É, portanto, esse período fecundo que Drummond homenageia nesta parte da Antologia, advertindo, 
porém, que essa tentativa de consolo é inútil. Fique, de qualquer forma, registrado o apelo/denúncia do 
poeta.
Quase todos os poemas desta parte (com exceção de quatro) foram escritos entre 1939 e 1945, 
época da Segunda Grande Guerra. O tom, naturalmente, é de desgosto com a vida, é a temática da 
injustiça, da destruição, da inutilidade das coisas diante de um mundo caótico, um sistema de erros 
dominado por interesses capitalistas.
O poema de abertura encena uma tentativa frustrada de suicídio que leva o poeta, proprietário de um 
"Coração amoroso", a se identificar com a cidade que ama e com seus habitantes.
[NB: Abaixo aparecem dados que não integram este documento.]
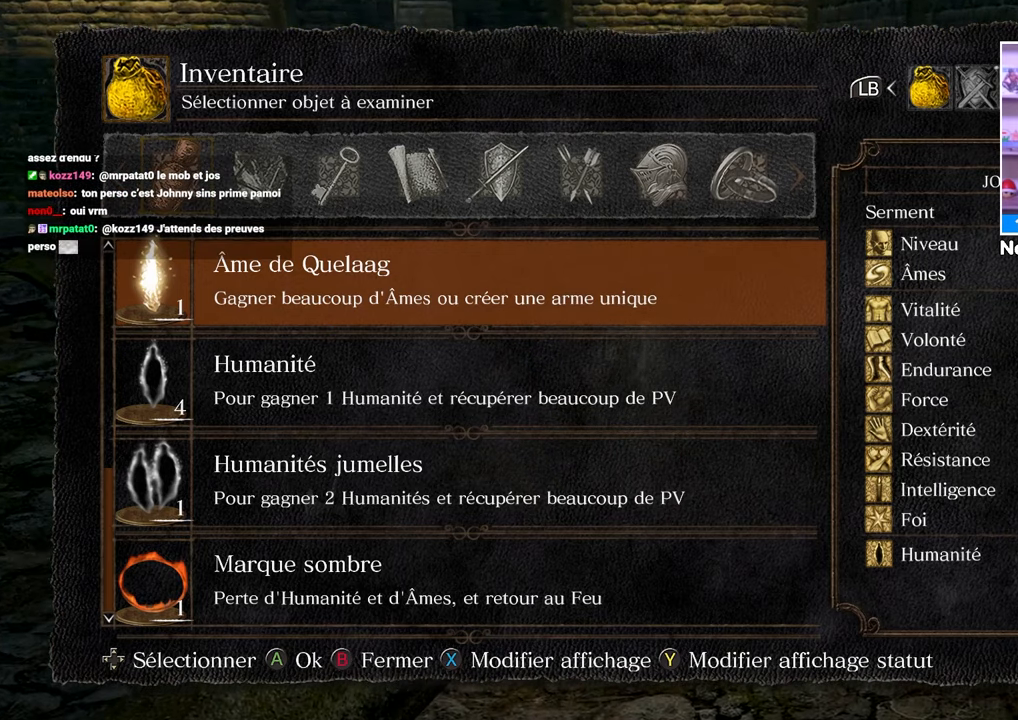
{"buttons": [], "left_stick": "down-left", "right_stick": "center", "button_events": [[167, "B", "down"], [283, "B", "up"]]}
A guerra e a destruição 
são lembrados em "Sentimento do mundo" e, de forma mais sutil, em "Lembrança do mundo antigo", que 
não tinha os perigos que o atual oferece. 
Em "Elegia 1938", o capitalismo, chamado pelo eu lírico de Grande Máquina, é o inimigo, contra o qual 
não se pode lutar. Resta conformar-se e "adiar para outro século a felicidade coletiva". O agente do grande 
mal depreende-se que sejam os Estados Unidos, o grande e poderoso arquiteto e executor do capitalismo 
selvagem:
Aceitas a chuva, a guerra, o desemprego e a injusta distribuição
porque não podes, sozinho, dinamitar a ilha de Manhattan.